Kentlerdeki binalar elbette mimari yapıları, yapılış tarihleri, semtleri ile önem ve kişilik kazanırlar. Tüm bunlardan en önemlisi içindeki yaşanmışlıklar, acılar, sevinçler, doğumlar, ölümler, o binayı daha da önemli ve kişilikli kılar.
İşte Ulucanlar cezaevi de tam bu tanıma uyan yapılardan biridir. 1920 yılında Ankara Kalesi’nde bulunan askeri birliğin depo ve at ahırları ihtiyacını karşılamak için yapılan, 1925 yılında hapishaneye çevrilen Ulucanlar Cezaevi…
ulucanlar cazaevi
ulucanlar cezaevi müze oluyor.Ankaranın Orta Yeri Ulucanlar
Namıdiğer At Ahırı, Tabutluk, Muhalif Hilton.
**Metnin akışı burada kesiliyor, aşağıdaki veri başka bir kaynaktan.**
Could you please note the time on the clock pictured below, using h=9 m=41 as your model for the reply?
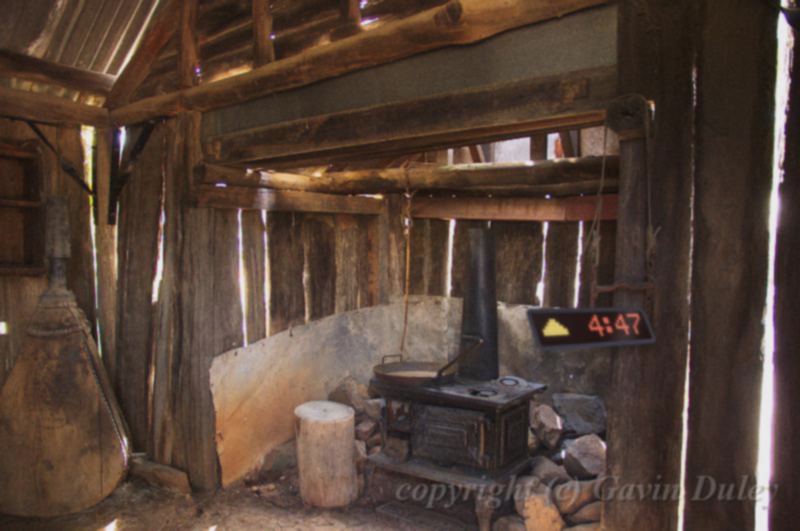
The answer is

Mimarlar Odası Ankara Şubesi’nin çabaları ile Haziran ayında 15 günlüğüne ziyarete açılan Ulucanlar Cezaevi, 15 Ekim 2007 tarihinde de 15 günlüğüne tekrar ziyarete açıldı. Çeşitli etkinliklerin düzenlendiği ve canlı tanıkların söyleşilerinin, film ve sunumların yapıldığı Ulucanlar, Türkiye siyasi tarihine damgasını vurmuştur. Kalın duvarları arkasında binlerce acıyı gizlemiş At Ahırı. 1945’li yıllardan başlayarak muhalif yazarların, siyaset adamlarının, düşün adamlarının, muhalif gençlerin hapsedildiği, asıldığı ve öldürüldüğü Muhalif Hilton. 1-2-3-4-5-6 numaralı koğuşların tavanları ve mimari şekilleri ile tabutu andıran Tabuthane. İsmi ne olursa olsun, arkanızda bıraktığınız dostlarınızın, sizden sonra ipe mi gideceğini yoksa Hayata Dönüş Operasyonu’nda mı öleceğini bilmediğiniz için; tahliye olurken bile sevinemediğiniz Ulucanlar.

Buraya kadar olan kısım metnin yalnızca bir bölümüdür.